Со стороны левацки настроенных элементов, из среды около-формалистских почитателей и воздыхателей раздаются многочисленные утверждения: «формалистского течения, как такового нет, оно раздуто». Это – смехотворные заявления. Стоит только перечислить имена, которые в той или иной степени заражены формализмом, большинство картин которых вызывает, когда протест, когда недоумение, а в некоторых случаях и горячее возмущение советской общественности, чтобы убедиться, что формалистское течение существует весьма реально и основательно.
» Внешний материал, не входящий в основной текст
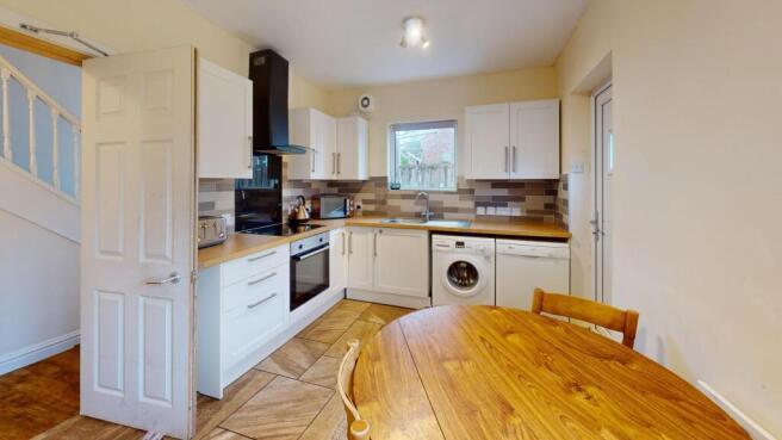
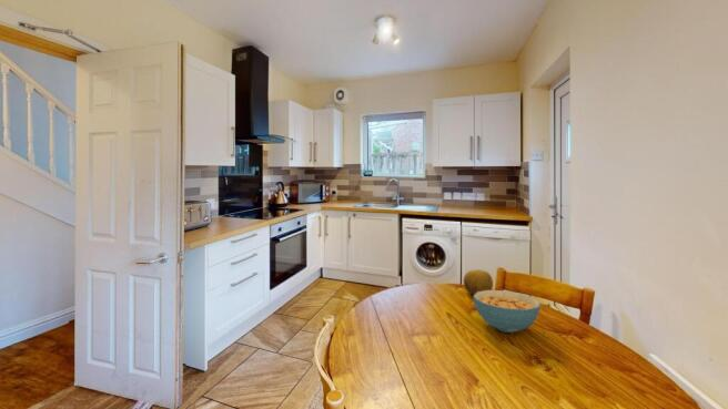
+ fruit [463,268,494,296]
+ cereal bowl [473,289,542,334]
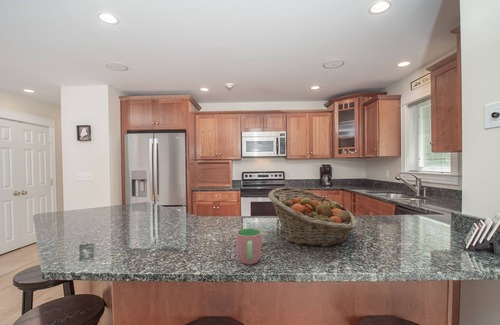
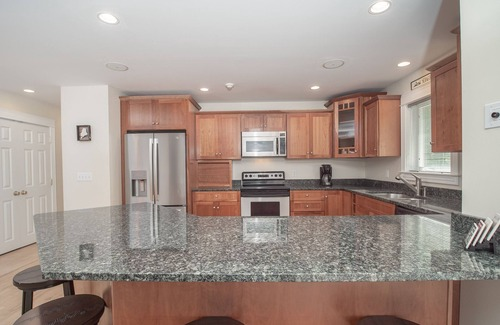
- fruit basket [267,186,357,248]
- cup [235,227,263,265]
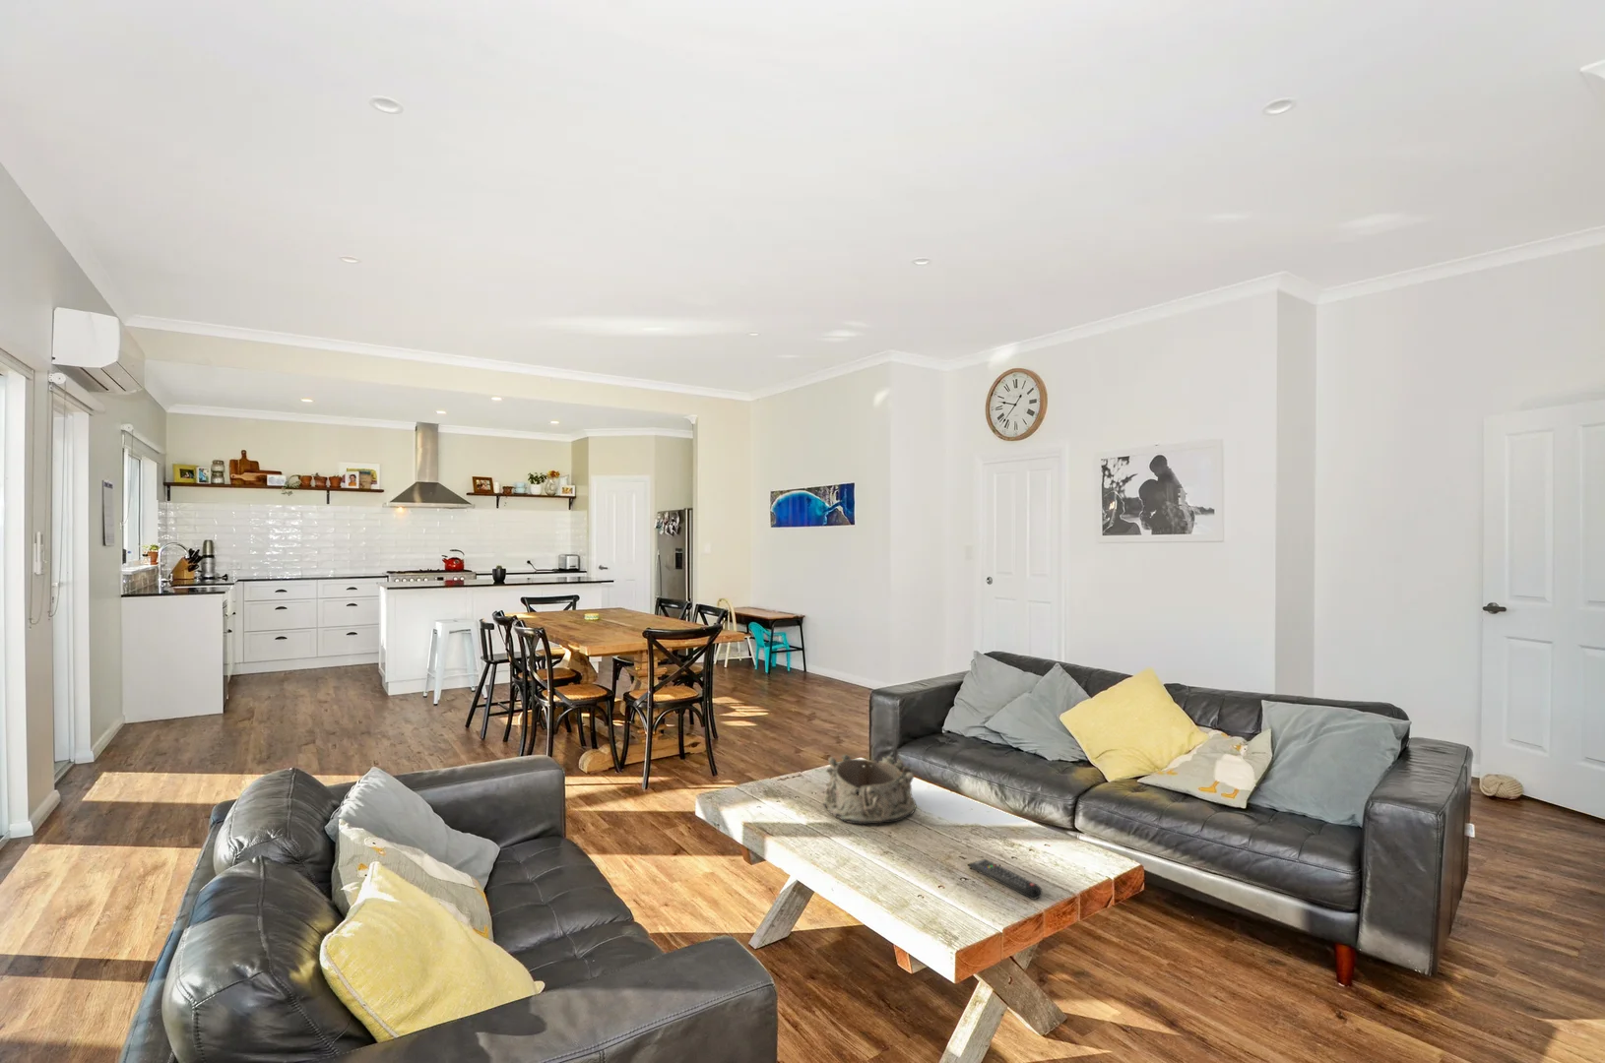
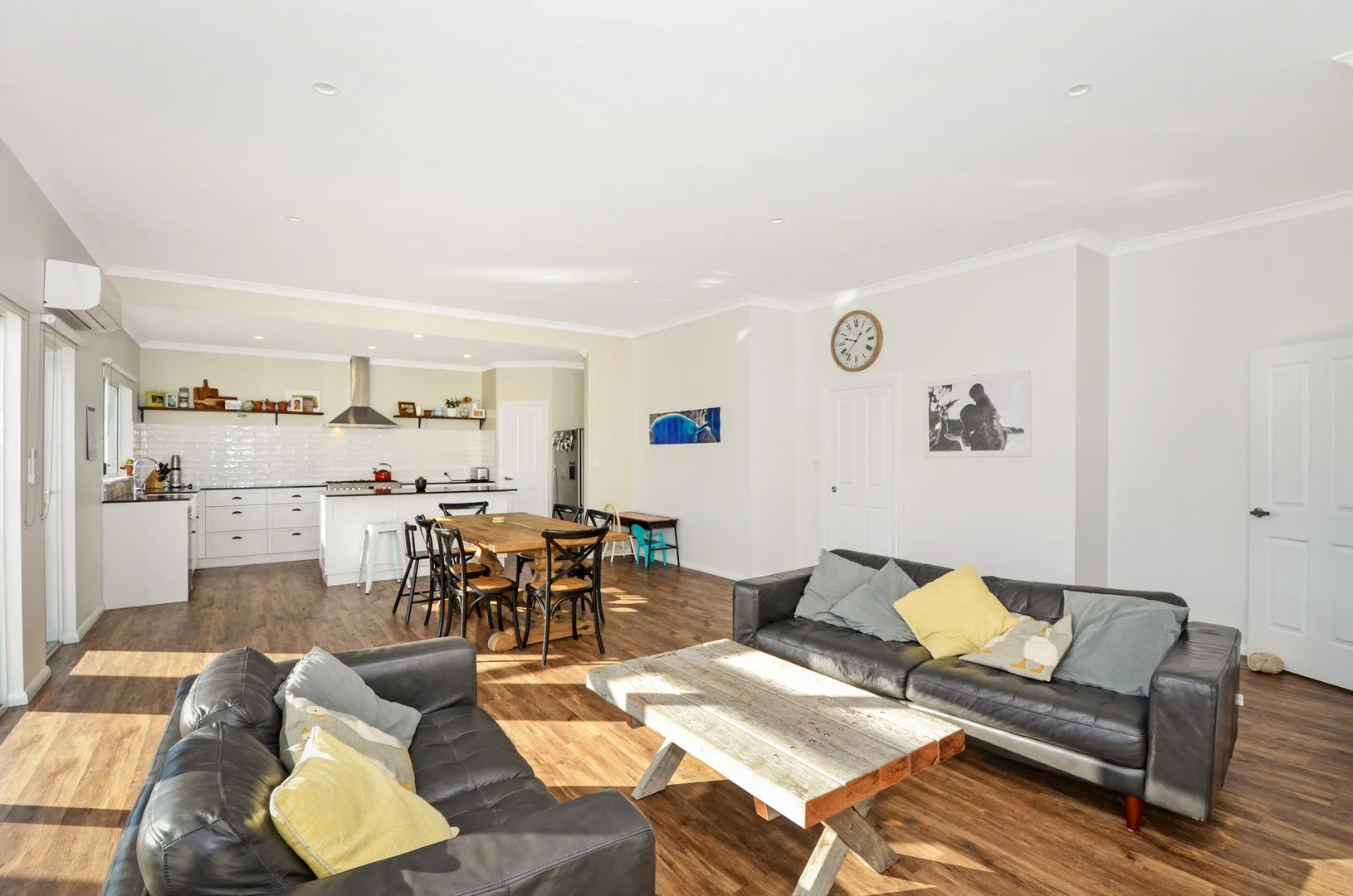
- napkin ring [822,753,917,825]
- remote control [968,858,1043,900]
Среди формалистов мы имеем группу старой художественной интеллигенции, которая в своих исходных пунктах отправлялась от эстетствующего декоративизма, от формалистски рафинированных французов (в первую очередь от Матисса и Дерена): Шевченко, Штеренберг, Истомин, Фонвизин, У одних это «изысканное» декоративное эстетство сдобрено некоторой дозой мистики (Шевченко), у других оно носит довольно ярко выраженный гедонистический характер (Штеренберг), у некоторых оно пропущено через импрессионистскую, интуитивистическую призму (Истомин). Вплотную к Шевченко из молодежи примыкает Барто, отличающийся от своего учителя – по своему много думающего большого мастера – полнейшей уже выхолощенностью, сведением живописи к чисто эстетскому «времяпровождению». Сюда же надо отнести (в перекличке со Штеренбергом) Гончарова.
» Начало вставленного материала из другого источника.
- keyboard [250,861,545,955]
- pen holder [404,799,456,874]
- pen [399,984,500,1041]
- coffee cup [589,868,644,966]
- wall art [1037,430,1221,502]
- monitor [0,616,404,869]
Далее надо выделить группу романтиков-интуитивистов, трепетно, «нервно» боящихся нашей действительности и уходящих в некую отвлеченную лирику, претворенную в глубоко субъективных образах-символах. Во главе этой группы – Тышлер и Лабас. Из более молодых к ним примыкают в большей или меньшей степени Козлов, Щилицын, Ивановский.
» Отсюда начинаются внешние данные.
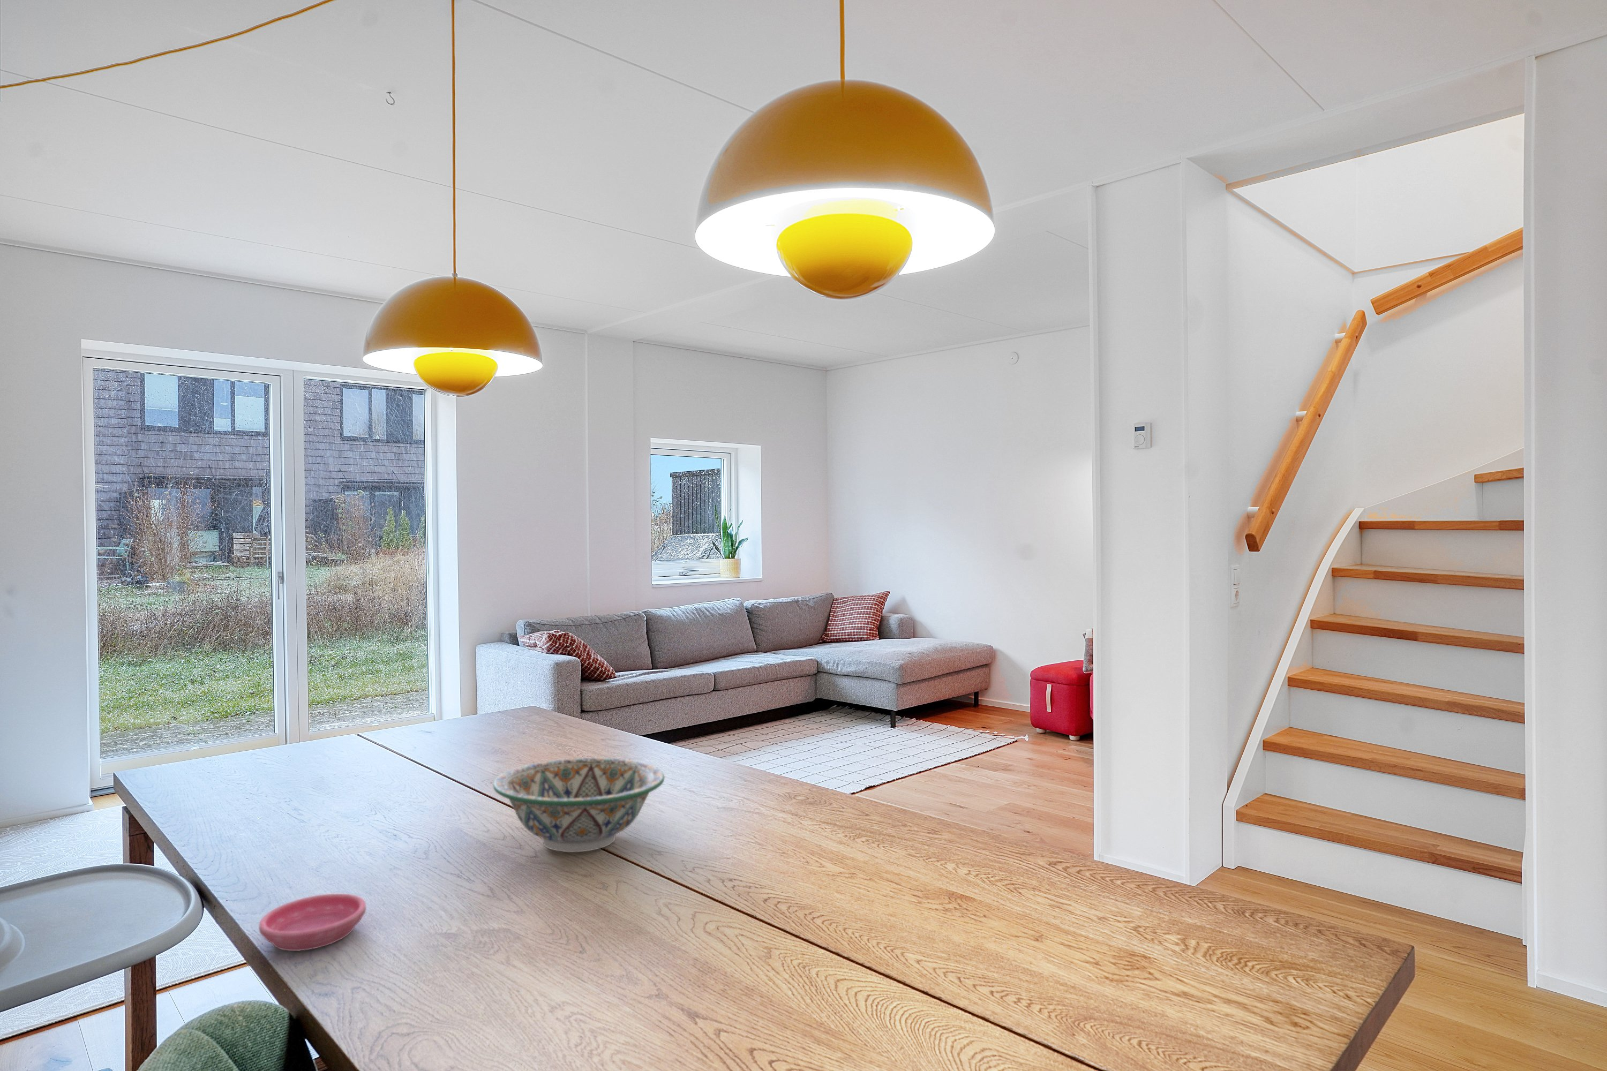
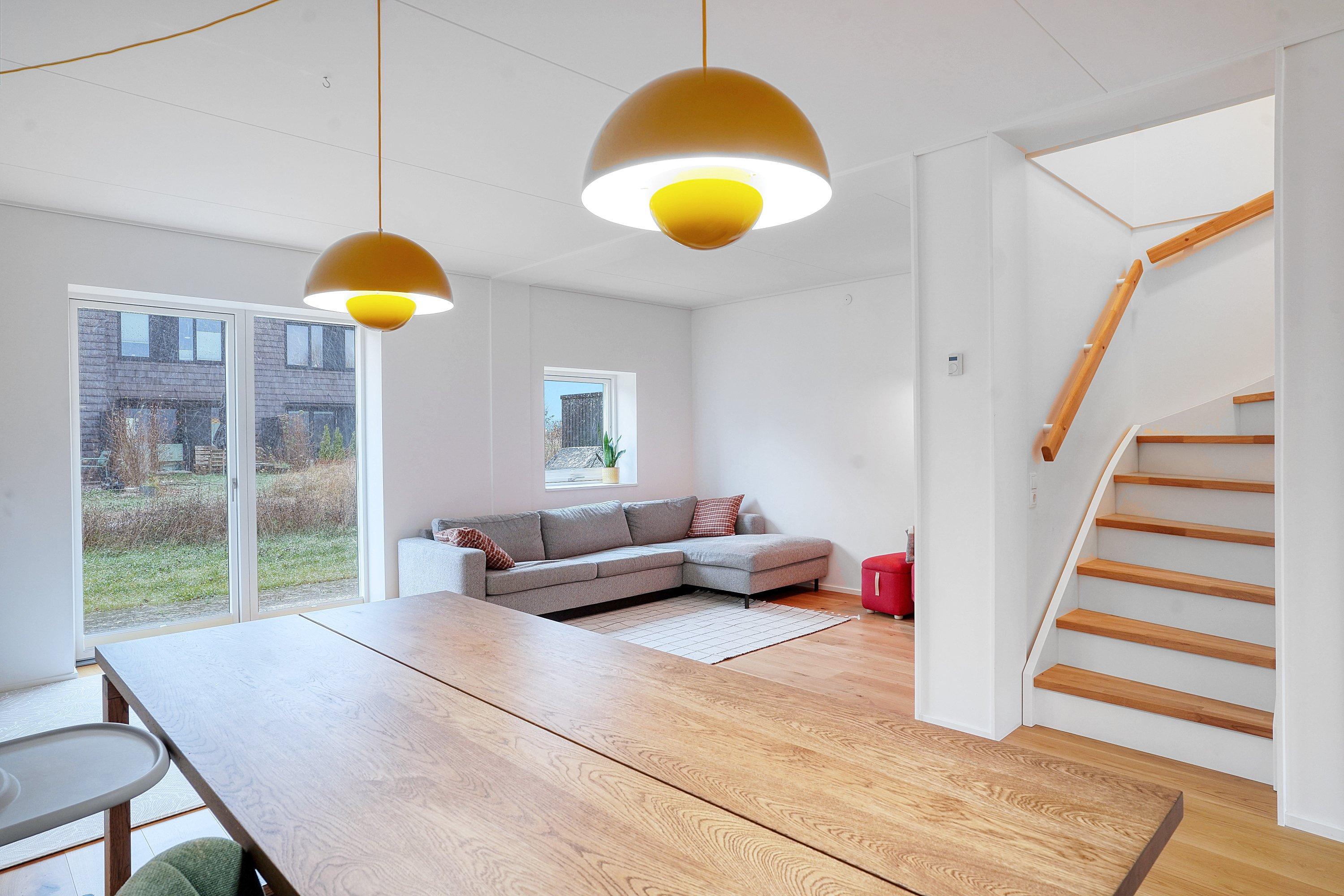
- decorative bowl [493,757,665,852]
- saucer [258,893,366,951]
Как особую группу надо выделить Древина и Удальцеву с примыкающими к ним Семашкевичем, Ермиловой и Платовым. Ведущая в этой группе линия – своеобразная живописная «воронщина», ставка на примитивность, детскость, непосредственность впечатления, освобожденного от какого бы то ни было социального опосредствования. Условно к этой же группе могут быть отнесены Глускин и Перуцкий.

Позиции «аналитической» живописи, вперемежку с патологическими приемами самого упадочнического экспрессионизма, занимает ленинградская группа Филонова. Здесь налицо смехотворное (если бы оно не было столь болезненно) совмещение самого примитивного, вульгарного материализма (пресловутые «формулы»: комсомольца, ленинградского пролетариата, мирового расцвета и пр.) с кошмарными, мистическими фантазиями: трехглавые люди, лица с оголенными, как на анатомических таблицах, мышцами и т. п.

Супрематисты, бессюжетники – рыцари черных квадратов и геометрических сочетаний ровно закрашенных плоскостей, отрицающие начисто какое бы то ни было идеологическое содержание искусства, обломки крушения времен тех «славных плаваний», когда при помощи Наркомпроса (в годы военного коммунизма) футуризм и формализм самозванно пытались занять «вакантное место» пролетарского искусства… до организованного возмущения этим фактом широкой пролетарской общественности (по линии живописного руководства активизированы были в этот период Штеренберг, Пунин и др.). Лидеры остатков этого направления – Малевич, Клюн, Суетин.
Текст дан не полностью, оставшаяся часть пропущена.